Step 1: Prioritize Academic Integrity
Academic integrity means doing your own work and giving credit where it’s due, even when using AI. Many colleges view AI-generated content, like an essay drafted by ChatGPT, as a potential violation of honor codes if not disclosed. Assistive AI, like grammar checkers or STT for note-taking, is often allowed without special acknowledgment, but generative AI requires transparency.
Ask Yourself: Am I using AI to replace my thinking or to support it? For example, using NotebookLM to summarize your notes for review may support learning, but copying a Gemini-generated essay without revision usually violates academic integrity.
Step 2: Protect Your Privacy and Security
AI tools often process your data and this raises flags around privacy and security. Most tools send data to the cloud where it could be stored or analyzed, while others work locally on your device, offering more control. Consider how much data you’re comfortable sharing and choose tools that match your comfort level. Note that working as an employee usually involves very strict security policies that prohibit some of many of these tools.
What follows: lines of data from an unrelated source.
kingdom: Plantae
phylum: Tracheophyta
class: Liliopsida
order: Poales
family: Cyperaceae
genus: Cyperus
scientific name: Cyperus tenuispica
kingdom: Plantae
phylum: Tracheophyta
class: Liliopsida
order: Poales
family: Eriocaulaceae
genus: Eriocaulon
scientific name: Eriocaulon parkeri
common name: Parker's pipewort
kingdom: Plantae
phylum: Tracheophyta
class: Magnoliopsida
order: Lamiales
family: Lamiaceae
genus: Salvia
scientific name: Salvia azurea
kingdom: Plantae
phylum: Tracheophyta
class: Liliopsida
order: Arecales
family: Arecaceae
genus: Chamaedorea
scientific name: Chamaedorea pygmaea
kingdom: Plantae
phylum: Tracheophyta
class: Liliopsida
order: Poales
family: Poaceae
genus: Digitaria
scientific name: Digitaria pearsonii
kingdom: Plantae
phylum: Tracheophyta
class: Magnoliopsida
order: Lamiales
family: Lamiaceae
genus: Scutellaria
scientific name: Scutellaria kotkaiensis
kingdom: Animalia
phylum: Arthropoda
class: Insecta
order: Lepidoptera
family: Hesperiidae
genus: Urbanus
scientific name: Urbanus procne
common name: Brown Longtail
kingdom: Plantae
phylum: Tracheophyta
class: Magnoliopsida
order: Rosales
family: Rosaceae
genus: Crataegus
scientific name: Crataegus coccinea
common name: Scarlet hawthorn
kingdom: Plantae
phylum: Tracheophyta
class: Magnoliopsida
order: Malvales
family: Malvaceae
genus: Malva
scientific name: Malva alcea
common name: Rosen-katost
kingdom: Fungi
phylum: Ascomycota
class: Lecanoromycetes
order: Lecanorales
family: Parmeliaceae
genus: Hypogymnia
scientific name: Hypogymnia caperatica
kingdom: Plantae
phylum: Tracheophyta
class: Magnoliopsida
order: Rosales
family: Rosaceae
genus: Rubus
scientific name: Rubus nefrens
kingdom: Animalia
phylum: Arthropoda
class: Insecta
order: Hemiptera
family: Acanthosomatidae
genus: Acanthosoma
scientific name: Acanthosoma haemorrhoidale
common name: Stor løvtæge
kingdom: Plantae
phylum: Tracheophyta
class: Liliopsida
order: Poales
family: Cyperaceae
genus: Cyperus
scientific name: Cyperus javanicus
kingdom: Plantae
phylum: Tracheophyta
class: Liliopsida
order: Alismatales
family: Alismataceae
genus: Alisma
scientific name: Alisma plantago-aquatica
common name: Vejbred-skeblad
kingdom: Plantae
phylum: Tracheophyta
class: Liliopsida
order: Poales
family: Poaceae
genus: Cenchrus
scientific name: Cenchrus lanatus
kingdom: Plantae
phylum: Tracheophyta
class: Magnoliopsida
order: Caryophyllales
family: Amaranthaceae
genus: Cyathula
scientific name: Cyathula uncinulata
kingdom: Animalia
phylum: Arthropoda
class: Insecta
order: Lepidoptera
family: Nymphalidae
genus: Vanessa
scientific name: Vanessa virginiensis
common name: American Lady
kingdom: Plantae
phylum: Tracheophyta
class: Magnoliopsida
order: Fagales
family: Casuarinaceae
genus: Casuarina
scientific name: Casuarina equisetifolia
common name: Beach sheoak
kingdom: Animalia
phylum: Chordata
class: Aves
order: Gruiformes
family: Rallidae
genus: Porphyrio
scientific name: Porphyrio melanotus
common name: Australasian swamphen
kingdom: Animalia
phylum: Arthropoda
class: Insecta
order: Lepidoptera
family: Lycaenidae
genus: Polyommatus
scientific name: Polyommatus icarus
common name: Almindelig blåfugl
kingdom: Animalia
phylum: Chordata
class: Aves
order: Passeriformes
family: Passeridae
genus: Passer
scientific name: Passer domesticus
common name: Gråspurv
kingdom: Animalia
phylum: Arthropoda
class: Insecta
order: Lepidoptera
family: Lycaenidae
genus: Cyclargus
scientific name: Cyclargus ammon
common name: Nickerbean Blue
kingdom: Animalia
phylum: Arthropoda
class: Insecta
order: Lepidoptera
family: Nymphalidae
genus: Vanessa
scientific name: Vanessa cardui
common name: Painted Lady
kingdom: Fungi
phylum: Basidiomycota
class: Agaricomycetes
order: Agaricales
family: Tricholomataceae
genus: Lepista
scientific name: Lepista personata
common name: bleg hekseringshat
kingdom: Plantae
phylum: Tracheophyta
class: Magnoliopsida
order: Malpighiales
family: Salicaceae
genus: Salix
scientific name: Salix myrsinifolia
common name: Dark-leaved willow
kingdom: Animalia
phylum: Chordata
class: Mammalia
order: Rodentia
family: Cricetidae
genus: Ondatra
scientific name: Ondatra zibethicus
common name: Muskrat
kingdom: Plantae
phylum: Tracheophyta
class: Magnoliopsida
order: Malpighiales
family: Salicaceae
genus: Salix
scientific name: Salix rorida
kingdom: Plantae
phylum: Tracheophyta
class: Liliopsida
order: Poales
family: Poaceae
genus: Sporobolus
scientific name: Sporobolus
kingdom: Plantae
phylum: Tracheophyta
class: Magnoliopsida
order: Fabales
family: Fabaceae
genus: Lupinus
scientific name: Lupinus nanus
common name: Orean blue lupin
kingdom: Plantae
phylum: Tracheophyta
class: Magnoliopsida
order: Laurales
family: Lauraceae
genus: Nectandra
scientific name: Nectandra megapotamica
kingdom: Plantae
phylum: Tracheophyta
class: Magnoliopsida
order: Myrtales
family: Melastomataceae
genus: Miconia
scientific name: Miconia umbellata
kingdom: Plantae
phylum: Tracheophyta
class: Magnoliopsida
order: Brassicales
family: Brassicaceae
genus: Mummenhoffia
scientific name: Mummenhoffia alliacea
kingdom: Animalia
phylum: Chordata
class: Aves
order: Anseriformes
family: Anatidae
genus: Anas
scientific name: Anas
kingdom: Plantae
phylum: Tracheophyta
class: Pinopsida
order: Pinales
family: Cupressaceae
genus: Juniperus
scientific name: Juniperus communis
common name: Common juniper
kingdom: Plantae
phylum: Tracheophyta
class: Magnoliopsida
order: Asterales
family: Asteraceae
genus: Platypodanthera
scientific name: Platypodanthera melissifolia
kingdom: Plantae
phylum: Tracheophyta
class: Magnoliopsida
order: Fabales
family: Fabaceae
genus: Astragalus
You may want to opt for tools with local processing when possible, especially for sensitive tasks. For example, a local TTS tool, like Microsoft’s built-in Read Aloud in Word, keeps your textbook readings on your device, ideal if you’re concerned about privacy and want to reduce screen time. For cloud-based tools, like Google’s NotebookLM, review their privacy policies to understand data storage and sharing. You may want to avoid sharing personal details (e.g., names, health information) in prompts and use tools with strong security, like Microsoft 365, for institutional accounts.
Ask Yourself: Does this tool require me to share sensitive information, like a recorded class discussion or personal essay, with a remote server? Can I use a local or privacy-focused alternative?
Step 3: Evaluate Learning Impact
AI can save time and appear to increase productivity, but it’s not always the best tool for either. It really depends. Tools that automate tasks, like generating slides or summarizing articles, might reduce your engagement with the material, while those that support active learning, like STT for note review or TTS for aural study, can deepen understanding. Choose tools that help you learn, not just finish tasks faster.
Select tools that enhance your process without replacing it. For instance, you could use NotebookLM’s quiz feature to test your knowledge of history notes, promoting active recall, rather than relying on its summaries, which might oversimplify concepts. If you struggle with reading, a TTS tool like ElevenReader can make articles accessible, supporting learning while reducing screen fatigue. Avoid over-relying on GenAI, like Gemini or ChatGPT for essay drafts, since that may weaken your writing skills over time, but consider using it for brainstorming complex problems or getting additional background on something covered in class.
Ask Yourself: Will this AI tool help me understand the material better or is it a shortcut that skips critical thinking? Does it align with my learning style?